I'm not sure what the phrase used for what China is doing is (well, there is "Socialism with Chinese Characteristics"), but as an outsider, my understanding is the idea is that a very broad portion of the population should be involved in the communist party and that democracy should be encouraged within a framework of marxism. Nonetheless, several opposition parties are allowed to run in elections though parties too far to the right are excluded. Still, these opposition parties can be fairly critical and given that China is using a significant capitalist mode of production, some elements of capitalist ideology are allowed. It is a little confusing to be sure.
> several opposition parties are allowed to run in elections though parties too far to the right are excluded.
Just today, China sentenced Jimmy Lai, after preventing such left-wing democratic figures from running for office, because they opposed China's right-wing authoritarianism. Not a great time to make this claim.
To be fair, in some Russian regions you cannot access even most Russian sites from mobile (we have whitelist mode). Also, not everyone, but some people started using VPN after Instagram ban, and even more after Youtube ban. Like drug addicts who cannot drop their habits.
Americans still have free speech. There are many other platforms to use. Foreign governments never have had free speech rights and I doubt most people support them having those rights.
> Should American owned or controlled companies be banned in other countries?
This is hardly the "gotcha" you're framing it as. Building sovereign capability has shot to the top of a lot nations priority lists.
In a lot of industries this is also just standard even amongst allies: national security related contracts have extensive clauses about ownership, structure and access.
> Should American owned or controlled companies be banned in other countries? Should Israel be banned from interfering in American politics? If yes, then I am more open to this concept.
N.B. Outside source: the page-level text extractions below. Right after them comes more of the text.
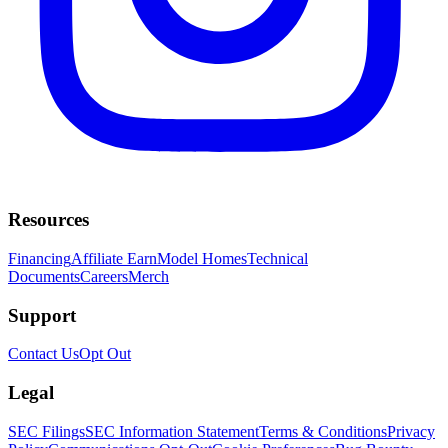
Resources
Financing
Affiliate Earn
Model Homes
Technical
Documents
Careers
Merch
Support
Contact Us
Opt Out
Legal
SEC Filings
SEC Information Statement
Terms & Conditions
Privacy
I think there are important differences between China any democracy. In China, each company needs a internal party cell or party commitee to police and control that companies actions. If you don't find differences between China and open democracies compelling, we won't find much common ground.
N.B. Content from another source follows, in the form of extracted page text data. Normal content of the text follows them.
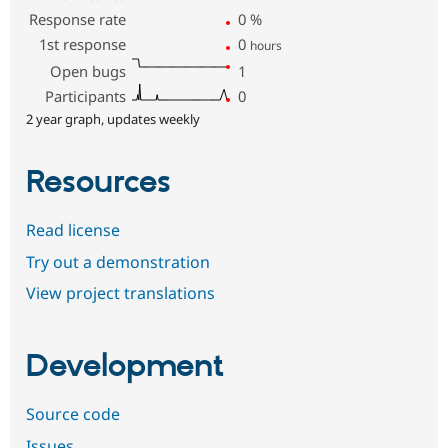
Response rate
0
%
1st response
0
hours
Open bugs
1
Participants
0
2 year graph, updates weekly
Resources
Read license
Try out a demonstration
View project translations
Development
Source code
Issues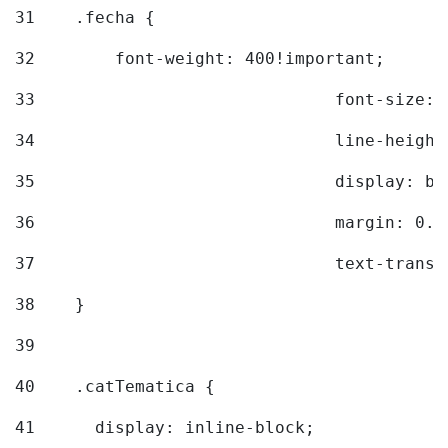
31
    .fecha { 
32
        font-weight: 400!important; 
33
				font-siz
34
				line-hei
35
				display: 
36
				margin: 
37
				text-tra
38
    } 
39
40
    .catTematica { 
41
      display: inline-block; 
Nonetheless, we are seeing US tech companies facing scrutiny in Europe.
Something else I'll say is I think some of the big tech companies should be broken up, which I see achieving similar goals by similar means. Reduce centralized control by a change in ownership. If China were a corporation instead of a country, old likewise advocating divesting control of TikTok
For what it's worth, I am not aware of any evidence that TikTok did anything intentional to promote anti-US narratives. To be honest, I think they accomplished that goal by simply promoting what people wanted to see, which is in large part, simply the truth. The so-called enemies of America do not have to work very hard or lie, they just need to expose our propaganda in a very straightforward fashion.
Since the COVID crisis at least, US owned social media companies have become very censorious and we know they tamper with the algorithms. It may be that simply having a less biased algorithm is too clarifying for American elites.